In the material below, write out each line word for word and omit the pictures.

* _PROVIDED DATA_:
* * *

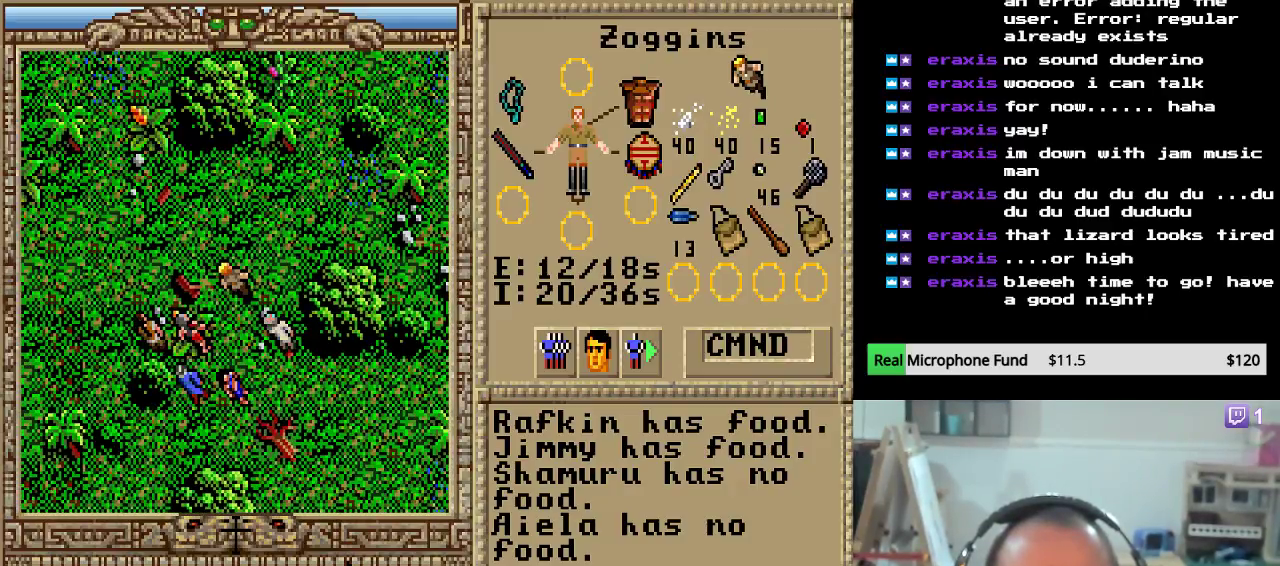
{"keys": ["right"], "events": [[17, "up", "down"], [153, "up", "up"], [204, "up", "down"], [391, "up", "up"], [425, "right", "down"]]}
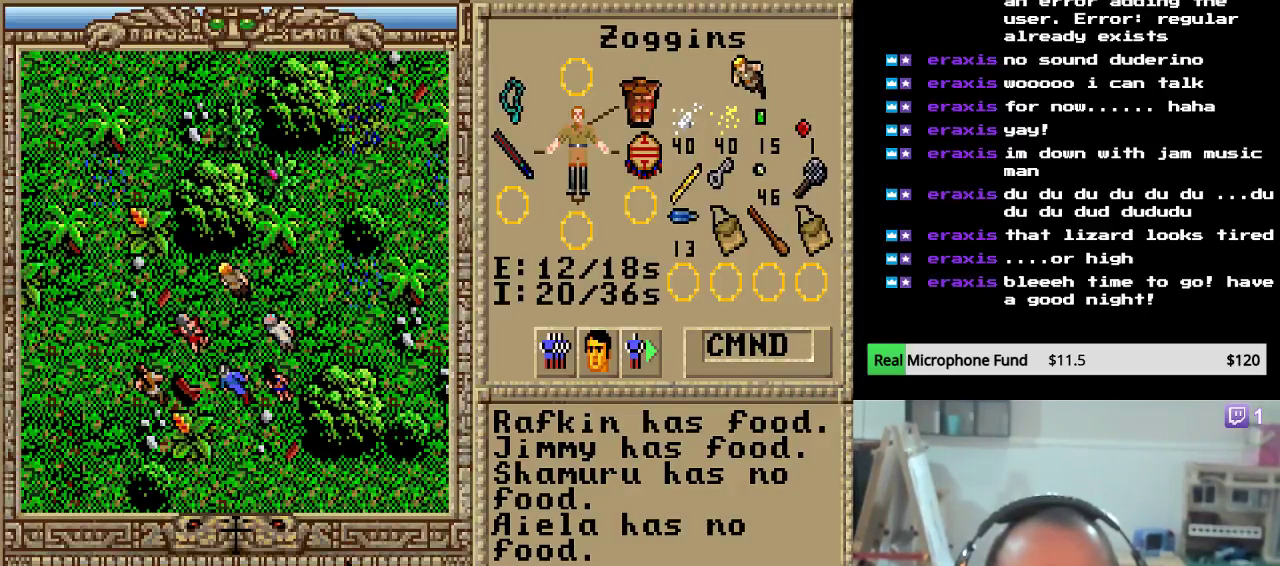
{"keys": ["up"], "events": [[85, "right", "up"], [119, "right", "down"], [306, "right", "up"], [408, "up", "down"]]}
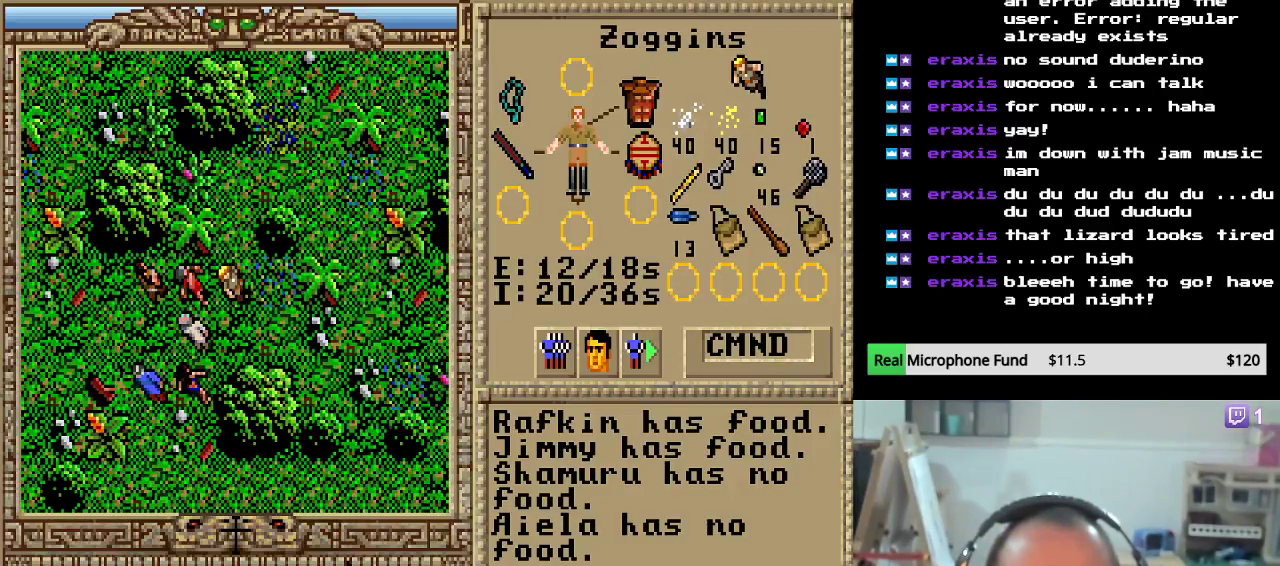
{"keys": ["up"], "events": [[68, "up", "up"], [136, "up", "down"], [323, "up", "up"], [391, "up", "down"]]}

* * *

* _WRITTEN REPLY_:
{"keys": ["right"], "events": [[17, "up", "down"], [153, "up", "up"], [204, "up", "down"], [391, "up", "up"], [425, "right", "down"]]}
{"keys": ["up"], "events": [[85, "right", "up"], [119, "right", "down"], [306, "right", "up"], [408, "up", "down"]]}
{"keys": ["up"], "events": [[68, "up", "up"], [136, "up", "down"], [323, "up", "up"], [391, "up", "down"]]}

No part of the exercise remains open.